Directions for this task:
Return only the tail of the data below, word for word: the line with "Sabiedrības garīgās dzīves" and each line after it through the final one.

Extracted data:
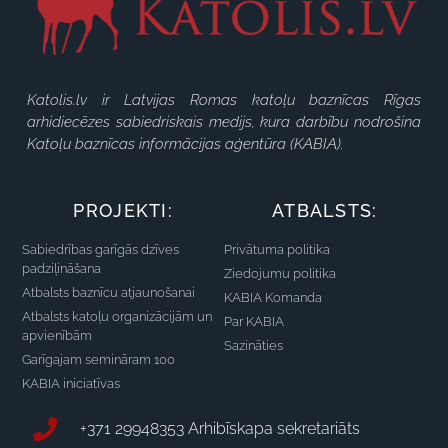
Katolis.lv ir Latvijas Romas katoļu baznīcas Rīgas
arhidiecēzes sabiedriskais medijs, kura darbību nodrošina
Katoļu baznīcas informācijas aģentūra (KABIA).
PROJEKTI:
ATBALSTS:
Sabiedrības garīgās dzīves
Privātuma politika
padziļināšana
Ziedojumu politika
Atbalsts baznīcu atjaunošanai
KABIA Komanda
Atbalsts katoļu organizācijām un
Par KABIA
apvienībām
Sazināties
Garīgajam semināram 100
KABIA iniciatīvas
+371 29948353 Arhibīskapa sekretariāts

Exercise result:
Sabiedrības garīgās dzīves
Privātuma politika
padziļināšana
Ziedojumu politika
Atbalsts baznīcu atjaunošanai
KABIA Komanda
Atbalsts katoļu organizācijām un
Par KABIA
apvienībām
Sazināties
Garīgajam semināram 100
KABIA iniciatīvas
+371 29948353 Arhibīskapa sekretariāts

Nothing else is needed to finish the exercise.